Longe de mim sugerir que você abandone a boa e higiênica prática de sempre lavar as mãos. Também não quero atacar o farisaísmo dos dias de Jesus, fazendo uma aberta crítica às antigas regras e rituais de purificação judaica. Não, minha intenção com este texto está bem mais perto do que ficou conhecido como a exclusão de Pilatos, o governador da Judeia que mesmo diante de fatos concretos que apontavam para a inocência de Jesus, assinou sua condenação e lavou publicamente as mãos para tentar afirmar que não tinha nada a ver com isso. O ato ficou imortalizado, e todas as vezes que alguém quer eximir-se de qualquer culpa ou responsabilidade diante de certas situações, afirma: “Eu lavo as minhas mãos”. Portanto, este ano não lave as mãos diante do que é justo, certo e bom.
Nem de perto eu quero sugerir que somos novos Pilatos ou Pilatos da pós-modernidade. Não! Na verdade, minha sugestão é que não deixemos de nos portar de forma justa diante da vida e dos seus mais diversos departamentos (família, fé, igreja, testemunho, amigos etc). Como eu não posso tratar de cada um desses departamentos nesse curto artigo de início de ano, deixe-me concentrar na igreja.
Qualquer cristão que não sofre de ”insensibilite aguda” sabe, ou pelo menos desconfia, de que estamos no meio de uma grande crise que abarca temas como: liderança espiritual, ministério, ética comportamental, caráter, evangelismo, missões etc. Cada um expressa a seu modo sua preocupação, enquanto uma boa parte da cristandade repete a milenar prática de Pilatos. Se alguém grita: “Precisamos voltar a fazer discípulos!”, a outra parte diz: “Estamos ocupados com nossas carreiras”. Se uma dessas raras almas preocupadas com a devoção expõe que precisamos orar mais intensamente, a outra parte responde abandonando o culto de oração. Se ainda um desses elementos, mais conhecidos e comparados com uma peça de museu, exclama sobre a necessidade de voltarmos a pensar e viver a realidade de uma vida santa e consagrada, a outra parte responde defendendo nas redes sociais uma vida desregrada e sem qualquer coerência com as Escrituras. A maioria dos cristãos está lavando as mãos! Seria injusto eu pensar que Pilatos está fazendo escola na igreja de Jesus? Meu Deus, que paradoxo!

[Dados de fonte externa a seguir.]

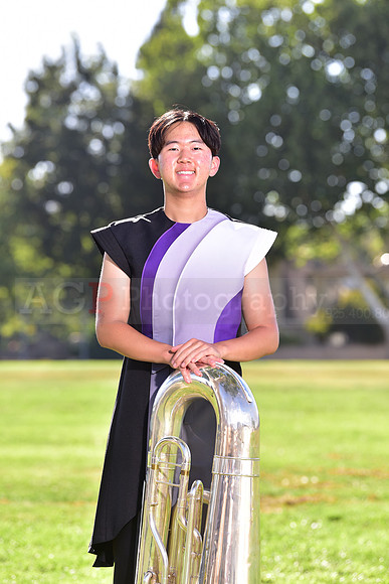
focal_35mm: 150
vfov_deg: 13.7
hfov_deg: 9.2
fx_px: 2430
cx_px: 194
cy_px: 292
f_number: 4.5
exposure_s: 1/250
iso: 100
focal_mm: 150
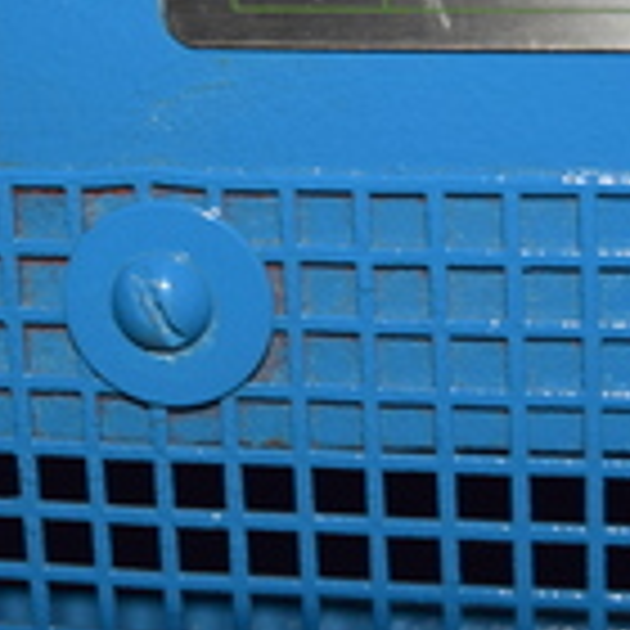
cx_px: 248
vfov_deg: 15.5
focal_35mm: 109
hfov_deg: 16.0
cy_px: -97
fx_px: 2244
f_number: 8
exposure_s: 1/60
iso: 100
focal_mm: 24
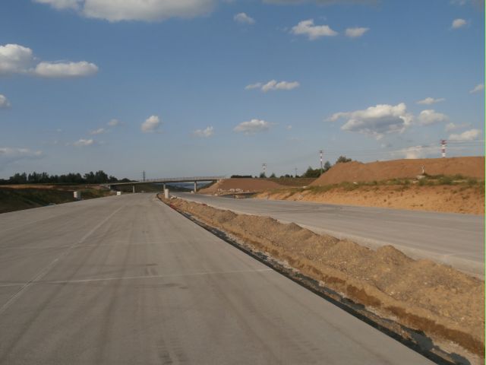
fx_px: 421
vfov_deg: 46.8
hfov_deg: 60.0
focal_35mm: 30
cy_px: 182
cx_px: 243
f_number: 3.5
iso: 100
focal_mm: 5.36
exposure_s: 1/1600
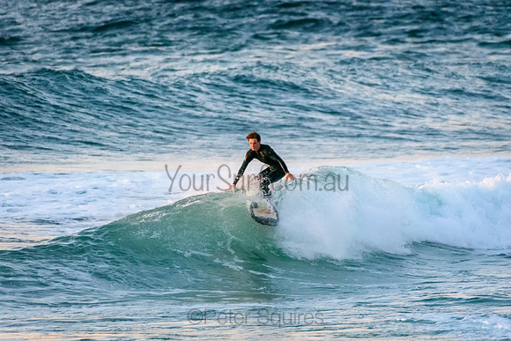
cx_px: 256
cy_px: 170
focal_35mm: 750
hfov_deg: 2.7
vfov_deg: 1.8
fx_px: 10648
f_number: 5.6
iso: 3200
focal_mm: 500
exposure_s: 1/1600
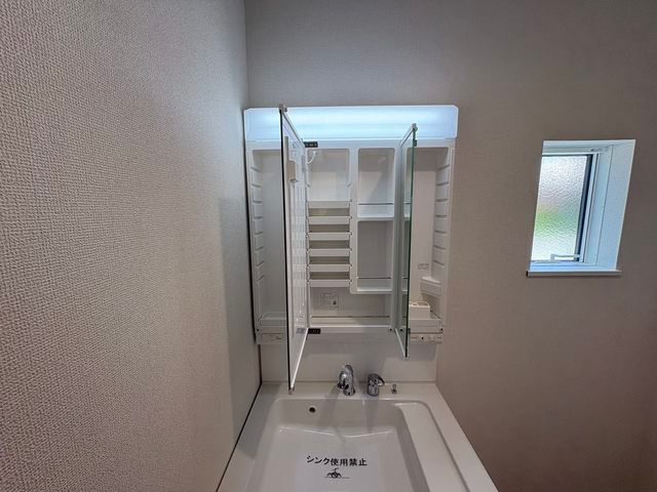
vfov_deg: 85.7
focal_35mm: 14
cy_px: 246
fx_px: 266
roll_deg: +1.5
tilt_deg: -8.0
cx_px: 328
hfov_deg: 102.1
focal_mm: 2.22
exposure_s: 1/100
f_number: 2.2
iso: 100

Se não quisermos continuar a lavar as mãos diante da fragilidade espiritual da igreja contemporânea, da sua falta de poder evangelístico e da fragilidade ético-moral que a assola, então temos que fazer uma rápida revisão nas nossas posturas presentes e entender que se as almas estão se perdendo, é porque estou lavando as mãos diante da ordem evangelística; se a igreja está esvaziando, é porque estou lavando as mãos preferindo sacrificar o dia do Senhor no altar da diversão; se os cultos de oração estão definhando, é porque estou lavando as mãos diante da responsabilidade de dobrar os joelhos; se o testemunho público da igreja está na sarjeta, é porque venho lavando as mãos diante da responsabilidade de assumir uma postura ética coerente com a minha fé; se a igreja assumiu posturas pragmáticas, incorporando um ideal performático, transformando o culto num espetáculo, é porque continuo a lavar as mãos endossando que a pregação da Palavra é insignificante. Se há uma crise de liderança e o ofício pastoral vem perdendo o encanto, é porque ando dando apoio a pastores que fazem bem o discurso da autoajuda, esquecendo a arte da pregação, e substituindo-a pela da animação, acentuando, com isso, minha preferência por animadores em vez de pregadores.
Desde Pilatos, o ato de lavar as mãos põe nessas mesmas mãos o martelo e os cravos e Cristo volta a ser sacrificado – o cordeiro volta a ser imolado – desta vez por aqueles que dizem ser seus discípulos. O caso é grave! A recuperação pode levar décadas. Mas, quem sabe de repente os cristãos acordam e largam seus instrumentos de tortura, assumindo publicamente o morrer com Cristo, identificando-se com o sacrificado e não com os seus executores? Quem sabe de repente essa massa resolva resistir ao mal, fechar as portas do coração ao engano e os pastores resolvam pregar o Evangelho com seriedade? Meu Deus, recuperaríamos mais de 50 anos de história decadente da igreja; a teologia da prosperidade morreria; os grupos performáticos não mais satisfariam aos crentes; os palradores frívolos perderiam a fama; o Evangelho voltaria a ser pregado com mais compromisso e Pilatos fecharia sua escola. Neste ano meus irmãos, não lavem as mãos!